Cook County News Herald

Impressions at an exhibition



To paraphrase the first sentence of Leo Tolstoy’s novel, Anna Karenina, each family experienced the isolation caused by COVID-19 between March 2020 and June 2021 in its own way. In an exhibition at the Johnson Heritage Post Art Gallery entitled Two Artists – Two Stories: Juxtaposition During a Covid Conversation, Hazel Belvo’s still lifes and Marcia Cushmore’s abstract expressionist responses to the still lifes encourage many of us to reflect on how we and our families experienced the months of isolation.

Still lifes, which have ancient origins, are the depiction primarily of inanimate subject matter. Belvo, chose as her subject matter art glass vases that Belvo and Cushmore had collected over the years and filled them with short-lived cut flowers. Belvo’s juxtaposition of long familiar vessels and cut flowers, which engaged her senses as she painted, sets the parameters of Belvo’s and Cushmore’s “Covid conversation.” Those parameters are reinforced by Cushmore’s abstract expressionist reinterpretation of the classical still life genre. The artists are encouraging all of us to find ways to have our personal histories enhance the experience of an ephemeral moment.

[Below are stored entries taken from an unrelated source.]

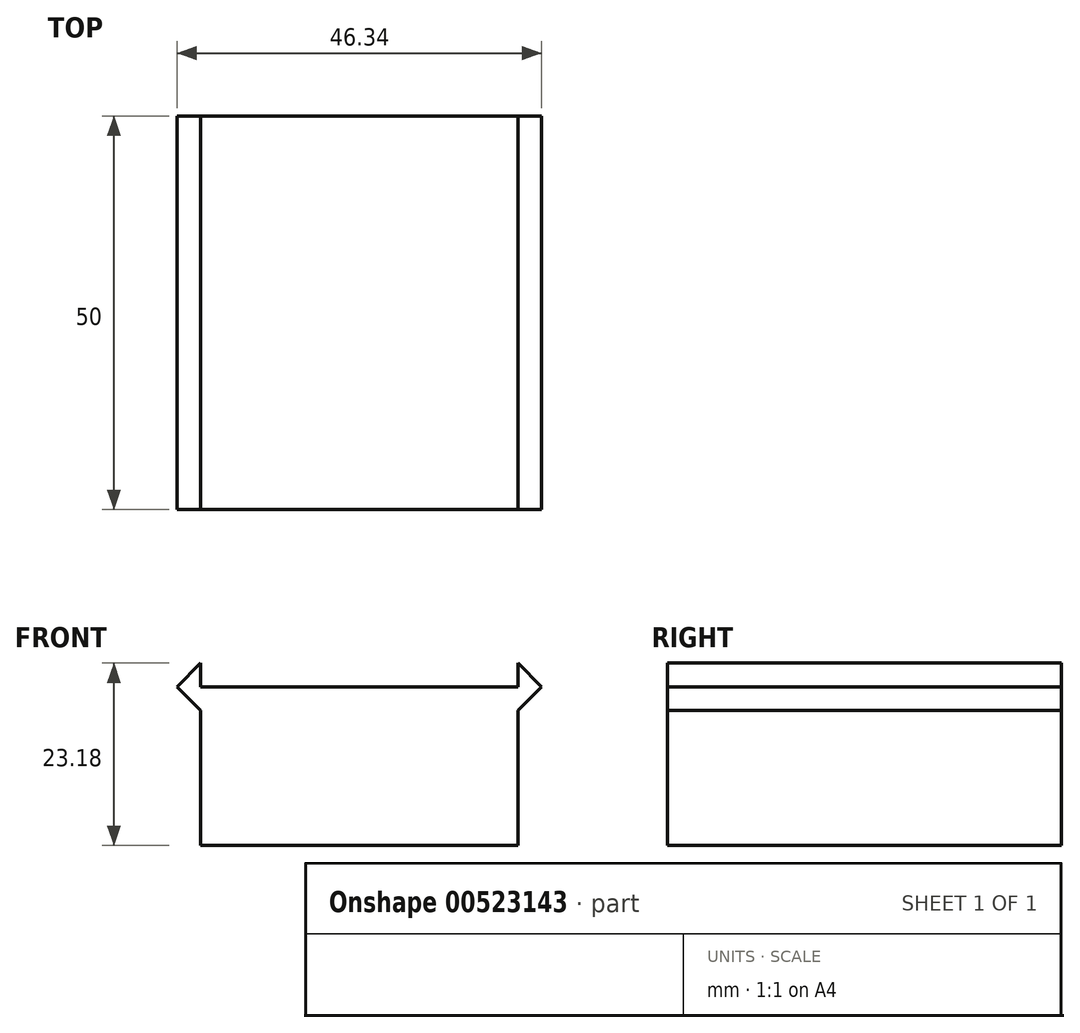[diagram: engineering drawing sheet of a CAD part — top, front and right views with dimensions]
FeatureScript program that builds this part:
annotation { "Feature Type Name" : "Feature", "Feature Type Description" : "" }
export const myFeature = defineFeature(function(context is Context, id is Id, definition is map)
    precondition{}
    {
        {
            var Q0;
            Q0=qCreatedBy(makeId("Front.planeOp"),FACE);
            var sketch = newSketch(context, id + "F0", { "sketchPlane" : qUnion([Q0])});
            skLineSegment(sketch, "E0", {"start": v(20.15, -10.07) * mm, "end": v(-20.15, -10.08) * mm});
            skLineSegment(sketch, "E1", {"start": v(-20.15, -10.08) * mm, "end": v(-20.15, 7.05) * mm});
            skLineSegment(sketch, "E2", {"start": v(-20.15, 7.05) * mm, "end": v(-23.17, 10.08) * mm});
            skLineSegment(sketch, "E3", {"start": v(-23.17, 10.08) * mm, "end": v(-20.15, 13.1) * mm});
            skLineSegment(sketch, "E4", {"start": v(-20.15, 13.1) * mm, "end": v(-20.15, 10.08) * mm});
            skLineSegment(sketch, "E5", {"start": v(-20.15, 10.08) * mm, "end": v(20.15, 10.08) * mm});
            skLineSegment(sketch, "E6", {"start": v(20.15, 10.08) * mm, "end": v(20.15, 13.1) * mm});
            skLineSegment(sketch, "E7", {"start": v(20.15, 13.1) * mm, "end": v(23.17, 10.08) * mm});
            skLineSegment(sketch, "E8", {"start": v(23.17, 10.08) * mm, "end": v(20.15, 7.05) * mm});
            skLineSegment(sketch, "E9", {"start": v(20.15, 7.05) * mm, "end": v(20.15, -10.07) * mm});
            skSolve(sketch);
        }
        {
            var Q0;
            Q0 = qSketchRegion(id + "F0", true);
            extrude(context, id + "F1", {"entities" : qUnion([Q0]), "endBound" : BoundingType.SYMMETRIC, "depth" : 50 * mm, "offsetDistance" : 25 * mm});
        }
    });
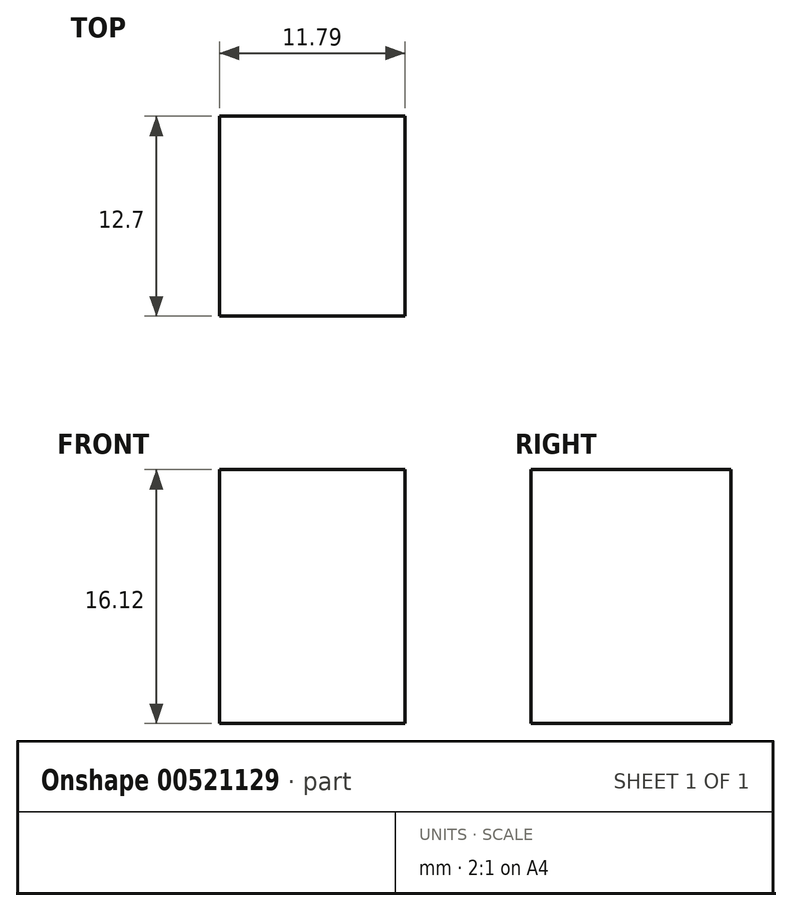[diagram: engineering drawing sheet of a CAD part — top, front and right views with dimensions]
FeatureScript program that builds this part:
annotation { "Feature Type Name" : "Feature", "Feature Type Description" : "" }
export const myFeature = defineFeature(function(context is Context, id is Id, definition is map)
    precondition{}
    {
        {
            var Q0;
            Q0=qCreatedBy(makeId("Front.planeOp"),FACE);
            var sketch = newSketch(context, id + "F0", { "sketchPlane" : qUnion([Q0])});
            skLineSegment(sketch, "E0", {"start": v(0, 0) * mm, "end": v(-50.93, -19.46) * mm});
            skSolve(sketch);
        }
        {
            var Q0;
            Q0=qCreatedBy(makeId("Front.planeOp"),FACE);
            var sketch = newSketch(context, id + "F1", { "sketchPlane" : qUnion([Q0])});
            skLineSegment(sketch, "E1.bottom", {"start": v(-10.93, 12.25) * mm, "end": v(-22.72, 12.25) * mm});
            skLineSegment(sketch, "E1.top", {"start": v(-10.93, 28.37) * mm, "end": v(-22.72, 28.37) * mm});
            skLineSegment(sketch, "E1.left", {"start": v(-10.93, 12.25) * mm, "end": v(-10.93, 28.37) * mm});
            skLineSegment(sketch, "E1.right", {"start": v(-22.72, 12.25) * mm, "end": v(-22.72, 28.37) * mm});
            skSolve(sketch);
        }
        {
            var Q0;
            Q0=sQuery(id+"F0.wireOp",EDGE,"E0");
            extrude(context, id + "F2", {"bodyType" : ToolBodyType.SURFACE, "surfaceEntities" : qUnion([Q0]), "depth" : 25.4 * mm, "offsetDistance" : 25.4 * mm});
        }
        {
            var Q0;
            Q0=makeQuery(id+"F1.imprint","IMPRINT",FACE,{"disambiguationData":[TD([[makeQuery(id+"F1.imprint","IMPRINT",EDGE,{"derivedFrom":sQuery(id+"F1.wireOp",EDGE,"E1.bottom")}),-1.0]])]});
            extrude(context, id + "F3", {"entities" : qUnion([Q0]), "depth" : 12.7 * mm, "offsetDistance" : 25.4 * mm});
        }
    });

The memoirist theme of the exhibition is bolstered by the fact that Belvo relied on her early training in art school to depict each vase filled with flowers on a 20” X 16” canvas using classical painting techniques. We are encouraged to reimagine the past and the present and also isolation and connection by Cushmore’s responses to Belvo’s carefully wrought representations. Cushmore, using the same palettes found in the still lifes, enhances our appreciation of each still life by using 12” x 12” canvases. The square spurs an observer to perceive color, shape, and design in a world unbound by gravity or a singular focal point. Her use of thick paint (impasto technique) also highlights the immediacy of Cushmore’s response to Belvo’s depictions because it allows for her paintings to be experienced differently depending on how the light responds to the color and thickness of the paint at different places on the canvas.

Also on view are over twenty striking acrylic and oil paintings that Cushmore painted between 2019 and 2021. Additionally, the exhibition includes three impressive acrylic paintings by Belvo: Croftville Road – April, Croftville Road – August, and Croftville Road – October.

Belvo’s and Cushmore’s creative imaginations and practices can be seen at the Johnson Heritage Post Art Gallery through August 15th.